What is being asked >> Retype the full listing without altering anything.

··· Provided records

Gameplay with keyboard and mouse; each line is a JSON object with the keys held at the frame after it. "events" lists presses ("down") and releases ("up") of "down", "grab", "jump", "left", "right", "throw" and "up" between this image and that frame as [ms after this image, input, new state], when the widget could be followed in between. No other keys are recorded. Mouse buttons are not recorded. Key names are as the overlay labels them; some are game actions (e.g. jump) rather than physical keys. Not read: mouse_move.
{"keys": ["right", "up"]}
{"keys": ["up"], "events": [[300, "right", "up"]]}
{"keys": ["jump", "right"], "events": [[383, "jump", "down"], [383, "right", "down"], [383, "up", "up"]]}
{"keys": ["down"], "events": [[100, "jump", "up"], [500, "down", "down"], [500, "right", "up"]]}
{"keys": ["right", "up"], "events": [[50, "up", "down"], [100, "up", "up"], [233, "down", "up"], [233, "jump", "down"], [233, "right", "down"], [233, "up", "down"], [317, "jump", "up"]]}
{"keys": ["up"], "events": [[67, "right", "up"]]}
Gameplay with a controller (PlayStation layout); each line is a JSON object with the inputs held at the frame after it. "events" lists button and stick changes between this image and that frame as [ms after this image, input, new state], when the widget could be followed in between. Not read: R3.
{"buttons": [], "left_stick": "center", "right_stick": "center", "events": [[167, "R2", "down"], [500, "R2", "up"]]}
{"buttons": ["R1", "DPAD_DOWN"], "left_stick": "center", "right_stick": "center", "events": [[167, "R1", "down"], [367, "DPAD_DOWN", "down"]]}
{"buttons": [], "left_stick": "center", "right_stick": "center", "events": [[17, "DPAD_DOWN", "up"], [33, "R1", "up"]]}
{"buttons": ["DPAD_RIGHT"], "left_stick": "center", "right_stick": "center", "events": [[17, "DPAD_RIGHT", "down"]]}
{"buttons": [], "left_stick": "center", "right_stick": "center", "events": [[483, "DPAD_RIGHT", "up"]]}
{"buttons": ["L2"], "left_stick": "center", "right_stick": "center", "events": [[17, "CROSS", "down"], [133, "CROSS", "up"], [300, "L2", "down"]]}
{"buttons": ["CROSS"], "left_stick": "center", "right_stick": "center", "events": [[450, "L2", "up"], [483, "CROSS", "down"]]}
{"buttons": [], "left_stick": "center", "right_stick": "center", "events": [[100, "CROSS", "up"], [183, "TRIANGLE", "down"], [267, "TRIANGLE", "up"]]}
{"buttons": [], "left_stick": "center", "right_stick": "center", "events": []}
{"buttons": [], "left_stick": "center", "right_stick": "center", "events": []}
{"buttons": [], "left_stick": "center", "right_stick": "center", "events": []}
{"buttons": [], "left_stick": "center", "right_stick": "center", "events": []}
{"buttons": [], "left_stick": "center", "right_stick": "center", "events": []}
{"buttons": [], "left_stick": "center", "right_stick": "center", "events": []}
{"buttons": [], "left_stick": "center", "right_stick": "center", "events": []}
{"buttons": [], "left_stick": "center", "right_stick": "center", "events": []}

······

Exercise result >>
Gameplay with keyboard and mouse; each line is a JSON object with the keys held at the frame after it. "events" lists presses ("down") and releases ("up") of "down", "grab", "jump", "left", "right", "throw" and "up" between this image and that frame as [ms after this image, input, new state], when the widget could be followed in between. No other keys are recorded. Mouse buttons are not recorded. Key names are as the overlay labels them; some are game actions (e.g. jump) rather than physical keys. Not read: mouse_move.
{"keys": ["right", "up"]}
{"keys": ["up"], "events": [[300, "right", "up"]]}
{"keys": ["jump", "right"], "events": [[383, "jump", "down"], [383, "right", "down"], [383, "up", "up"]]}
{"keys": ["down"], "events": [[100, "jump", "up"], [500, "down", "down"], [500, "right", "up"]]}
{"keys": ["right", "up"], "events": [[50, "up", "down"], [100, "up", "up"], [233, "down", "up"], [233, "jump", "down"], [233, "right", "down"], [233, "up", "down"], [317, "jump", "up"]]}
{"keys": ["up"], "events": [[67, "right", "up"]]}
Gameplay with a controller (PlayStation layout); each line is a JSON object with the inputs held at the frame after it. "events" lists button and stick changes between this image and that frame as [ms after this image, input, new state], when the widget could be followed in between. Not read: R3.
{"buttons": [], "left_stick": "center", "right_stick": "center", "events": [[167, "R2", "down"], [500, "R2", "up"]]}
{"buttons": ["R1", "DPAD_DOWN"], "left_stick": "center", "right_stick": "center", "events": [[167, "R1", "down"], [367, "DPAD_DOWN", "down"]]}
{"buttons": [], "left_stick": "center", "right_stick": "center", "events": [[17, "DPAD_DOWN", "up"], [33, "R1", "up"]]}
{"buttons": ["DPAD_RIGHT"], "left_stick": "center", "right_stick": "center", "events": [[17, "DPAD_RIGHT", "down"]]}
{"buttons": [], "left_stick": "center", "right_stick": "center", "events": [[483, "DPAD_RIGHT", "up"]]}
{"buttons": ["L2"], "left_stick": "center", "right_stick": "center", "events": [[17, "CROSS", "down"], [133, "CROSS", "up"], [300, "L2", "down"]]}
{"buttons": ["CROSS"], "left_stick": "center", "right_stick": "center", "events": [[450, "L2", "up"], [483, "CROSS", "down"]]}
{"buttons": [], "left_stick": "center", "right_stick": "center", "events": [[100, "CROSS", "up"], [183, "TRIANGLE", "down"], [267, "TRIANGLE", "up"]]}
{"buttons": [], "left_stick": "center", "right_stick": "center", "events": []}
{"buttons": [], "left_stick": "center", "right_stick": "center", "events": []}
{"buttons": [], "left_stick": "center", "right_stick": "center", "events": []}
{"buttons": [], "left_stick": "center", "right_stick": "center", "events": []}
{"buttons": [], "left_stick": "center", "right_stick": "center", "events": []}
{"buttons": [], "left_stick": "center", "right_stick": "center", "events": []}
{"buttons": [], "left_stick": "center", "right_stick": "center", "events": []}
{"buttons": [], "left_stick": "center", "right_stick": "center", "events": []}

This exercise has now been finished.